Çocukluk çağı travmaları: Çocukluk çağı travmalarına maruz kalan bireylerin, ileriki yaşamlarında stres yaşantısı ardından obsesif kompulsif bozukluğun ortaya çıktığı düşünülmektedir.

Kişilik özellikleri: Kişilik yapısı titiz, ayrıntıcı, kuralcı, mükemmelliyetçi olan kişilerde obsesif kompulsif bozukluk gelişmesinin daha yatkın olduğu konusunda yapılan araştırmalar mevcuttur.

Tedavi

OKB kendi kendine geçmez, bu yüzden tedavi edilmesi önemlidir. En iyi tedavi yöntemi ilaç ve bilişsel davranış terapisidir.

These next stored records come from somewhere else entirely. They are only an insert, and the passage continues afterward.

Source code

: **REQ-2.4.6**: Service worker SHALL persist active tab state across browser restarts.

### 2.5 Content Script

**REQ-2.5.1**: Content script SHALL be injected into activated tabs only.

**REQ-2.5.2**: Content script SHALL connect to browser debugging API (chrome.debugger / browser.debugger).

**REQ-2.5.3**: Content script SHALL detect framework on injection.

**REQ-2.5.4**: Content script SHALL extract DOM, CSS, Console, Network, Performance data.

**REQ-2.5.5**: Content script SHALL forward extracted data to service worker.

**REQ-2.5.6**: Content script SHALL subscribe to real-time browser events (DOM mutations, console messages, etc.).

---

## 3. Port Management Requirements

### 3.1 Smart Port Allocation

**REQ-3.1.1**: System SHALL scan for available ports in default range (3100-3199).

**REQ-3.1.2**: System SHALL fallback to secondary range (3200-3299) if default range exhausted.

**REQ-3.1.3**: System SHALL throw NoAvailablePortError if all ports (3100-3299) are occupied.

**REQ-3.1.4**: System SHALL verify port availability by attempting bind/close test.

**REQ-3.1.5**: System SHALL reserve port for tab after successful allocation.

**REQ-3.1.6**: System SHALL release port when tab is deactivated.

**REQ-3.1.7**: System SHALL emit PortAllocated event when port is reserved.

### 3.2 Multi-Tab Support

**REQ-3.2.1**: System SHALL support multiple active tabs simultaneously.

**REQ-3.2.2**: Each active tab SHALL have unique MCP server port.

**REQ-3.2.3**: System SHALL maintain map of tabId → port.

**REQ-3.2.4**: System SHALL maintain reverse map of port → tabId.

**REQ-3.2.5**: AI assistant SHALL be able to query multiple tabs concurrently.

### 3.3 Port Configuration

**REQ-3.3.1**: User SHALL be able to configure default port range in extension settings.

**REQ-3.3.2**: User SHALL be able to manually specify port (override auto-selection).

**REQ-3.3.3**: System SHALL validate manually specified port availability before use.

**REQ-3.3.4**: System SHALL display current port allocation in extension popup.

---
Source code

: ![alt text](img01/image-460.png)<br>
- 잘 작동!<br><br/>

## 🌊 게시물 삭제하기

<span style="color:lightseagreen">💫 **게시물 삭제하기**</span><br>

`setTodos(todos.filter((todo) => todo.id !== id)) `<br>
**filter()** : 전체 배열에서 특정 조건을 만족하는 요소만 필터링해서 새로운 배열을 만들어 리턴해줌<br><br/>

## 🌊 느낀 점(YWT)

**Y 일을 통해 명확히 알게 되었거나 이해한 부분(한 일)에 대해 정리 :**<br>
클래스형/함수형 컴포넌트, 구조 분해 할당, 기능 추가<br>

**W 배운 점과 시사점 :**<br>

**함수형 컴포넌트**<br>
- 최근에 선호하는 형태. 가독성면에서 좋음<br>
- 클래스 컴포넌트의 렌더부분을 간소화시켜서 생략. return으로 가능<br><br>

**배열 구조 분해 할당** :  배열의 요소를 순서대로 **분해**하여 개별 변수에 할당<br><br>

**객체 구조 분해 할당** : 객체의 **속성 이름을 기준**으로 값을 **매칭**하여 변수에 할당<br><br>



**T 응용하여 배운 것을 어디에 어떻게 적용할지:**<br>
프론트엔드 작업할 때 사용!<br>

Bilişsel davranış terapisi: Obsesif hastalar kaygı verici düşünceler ile bu düşüncelerden kaçarak ve kaçınarak başa çıkmaya çalışırlar. Ne var ki düşüncelerden kaçmaya çalıştıkça bu düşünceler daha da artmakta ve böylelikle kısır bir döngü oluşmaktadır. Davranış tedavilerinde amaç hastayı kaygı veren ve kaygı oluşturduğu için kaçma ve kaçınma davranışlarına neden olan düşüncelerle [obsesyonlar] karşı karşıya getirmek ve bu karşılaştırmanın oluşturduğu kaygıyı azaltmak için devreye giren tekrarlayıcı davranışları [kompulsiyonlar] engellemektir. Bilişsel ve davranışçı terapiler hem hastalığın tedavisinde hem de özelikle tekrarlamaların önlenmesinde çok önemli bir yer tutmakta, tedavide bazen tek başlarına bazen de ilaç tedavileri ile birlikte kullanılabilmektedirler. Bilişsel davranışçı tedaviler tedavi seçenekleri arasında en önemli yeri tutmaktadır.

İlaç tedavisi: Antidepresan ilaçlar ve beyindeki seratonin düzeyini dengelemeyi sağlayan ilaçlar hastalığın tedavisinde yaygın olarak kullanılır.